Minister Slob weerlegt in zijn antwoord op de Kamervragen over deze brandbrief de kritiek van de vakverenigingen. Hij geeft aan dat de opdracht om bouwstenen te ontwikkelen inderdaad een vrij complexe taak is, maar niet ondoenlijk. De ontwikkelteams ontwikkelen geen definitief curriculum. De bouwstenen vormen een gemeenschappelijk vertrekpunt voor het vernieuwde curriculum waaraan vanaf medio 2019 zal worden gewerkt.

Wat betreft het gebrek aan vertrouwen in de kwaliteit van de bouwstenen, geeft de minister te kennen dat de vakverenigingen op verschillende manieren en momenten de mogelijkheden hebben (gehad) om hierop invloed uit te oefenen. Zij waren namelijk betrokken bij de selectie van de leden van de ontwikkelteams en mochten visies en feedback op de tussenproducten leveren.

Onbevredigend

De reactie van minister Slob op het bovenstaande is zeer onbevredigend te noemen. Wat betreft de opdracht aan de ontwikkelteams kan het twee kanten opgaan: of de bouwstenen worden als richtinggevend gehanteerd om de onderwijsdoelen en eindexamenprogramma’s in te vullen, of niet. In het laatste geval lijkt het werk van de ontwikkelteams niet serieus te worden genomen. Dit zal de minister niet in dank worden afgenomen door de betrokkenen bij het ontwikkelproces. Het zal tevens gevolgen hebben voor het draagvlak in het veld bij onderwijsvernieuwingen in de toekomst. Maar in het eerste geval speelt een ander probleem. Als de bouwstenen richtinggevend zijn voor het curriculum, dan bepaalt in feite het onderwijs wàt leerlingen moeten kennen en kunnen. Het onderwijs vervult dan de kerntaak van de overheid en dit is in tegenspraak met de Grondwet.

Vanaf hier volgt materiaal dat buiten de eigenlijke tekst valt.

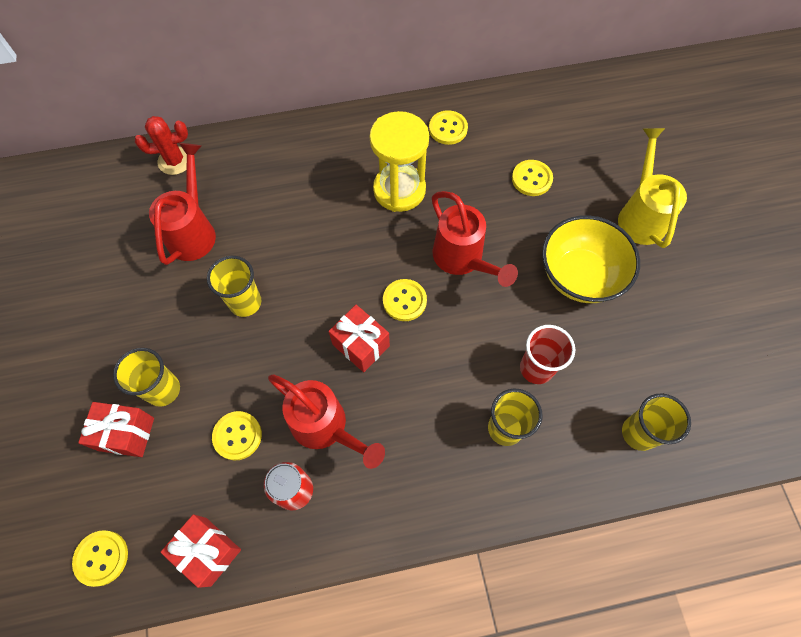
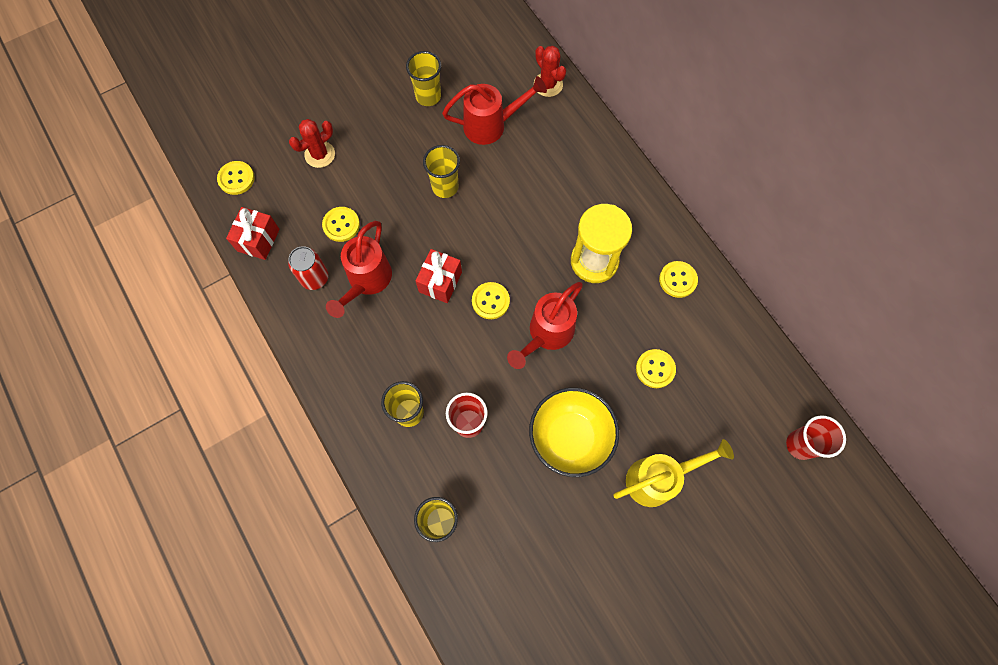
camera: 70 degrees right, 5 degrees up
red gift [78,402,154,457] -> red cactus [289,119,335,168]
yellow cup [113,348,180,407] -> yellow cup moved to [406,51,441,106]
none -> red cup [786,415,846,460]

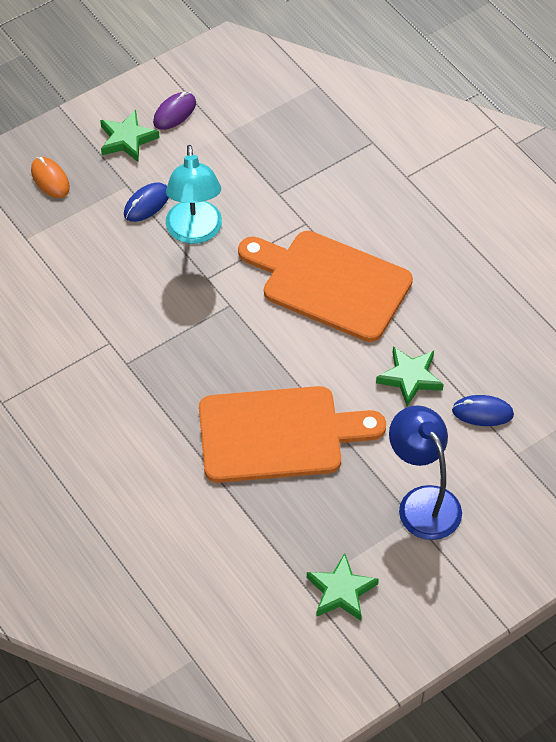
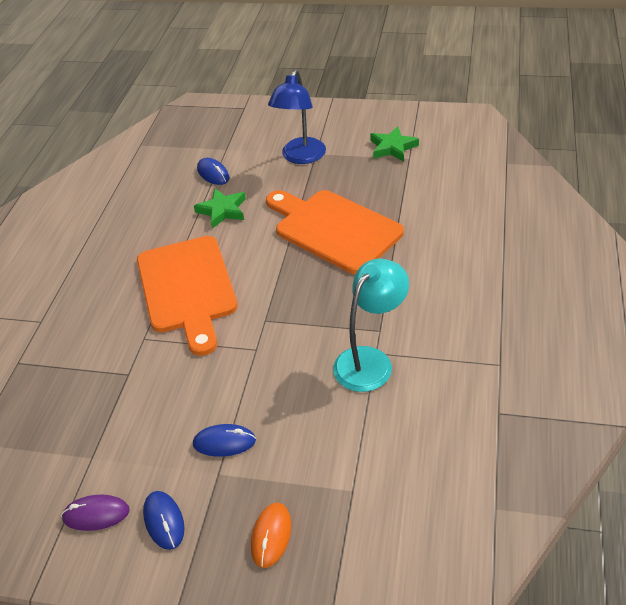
camera: 130 degrees left, 10 degrees down
green star [100,110,160,162] -> blue mouse [143,491,185,550]
turquoise lamp [166,145,222,244] -> turquoise lamp moved to [333,259,409,392]

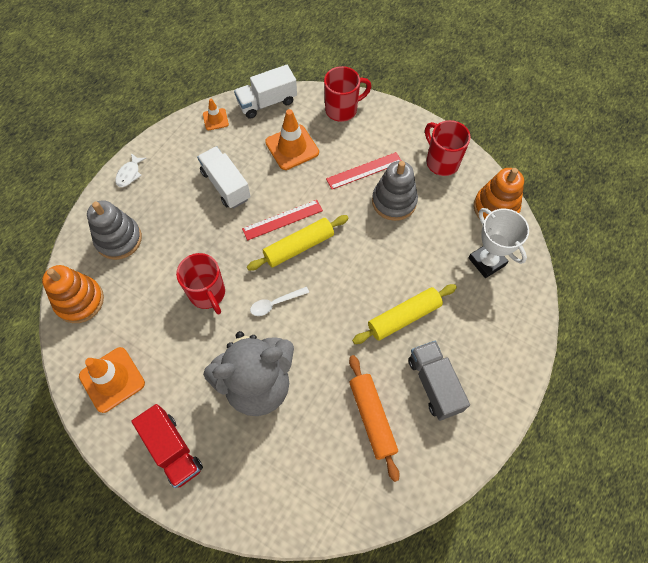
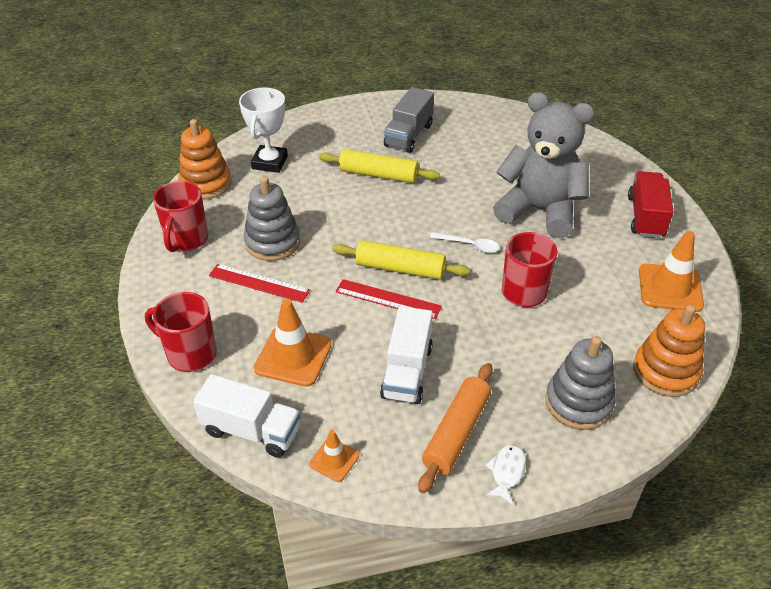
camera: 135 degrees left, 20 degrees down
white fish [115,153,146,187] -> white fish turned 45 degrees counterclockwise [485,444,526,505]
orange rolling pin [349,355,399,482] -> orange rolling pin moved to [418,363,493,494]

Wat betreft het gebrek aan vertrouwen in de kwaliteit van de bouwstenen, speelt de minister de bal terug naar de vakverenigingen: als er gebrek is aan expertise, dan hebben zij daar zelf mede de hand in gehad. Eigen schuld, dus. Hij gaat in zijn antwoord níet in op de vraag of het überhaupt mogelijk is om kwalitatief goede bouwstenen voor het curriculum te ontwikkelen in groepen van 16 personen in 4 sessies van 3 dagen. Bovendien is ook in deze onderwijsvernieuwing de rol van de wetenschap beperkt, namelijk tot het samen met vele anderen leveren van commentaar op de tussenproducten van de ontwikkelteams. Deze beperkte rol is in tegenspraak met de expliciete vraag van de Kamer gebruik te maken van de wetenschap bij onderwijsvernieuwingen, zoals de Commissie Dijsselbloem heeft aanbevolen.

Conclusie

De grote zorgen van de verenigingen van vakdocenten over de opdracht aan de ontwikkelteams en de kwaliteit van het ontwikkelproces kunnen “vet worden onderstreept”. Het is verontrustend te noemen dat minister Slob zo lichtvaardig omgaat met de grote zorgen hierover in het onderwijsveld. Nog verontrustender is het dat hij de kerntaak van de overheid in handen lijkt te leggen van het onderwijs en hen verwijt er zelf schuldig aan te zijn als het curriculum van onvoldoende kwaliteit is.

Voor de toekomst van de kinderen en van onze samenleving roep ik de Tweede Kamer op de minister te wijzen op de grondwettelijke kerntaak van de overheid ten aanzien van het curriculum, zodat een herhaling van de geschiedenis van onderwijsmislukkingen kan worden voorkomen!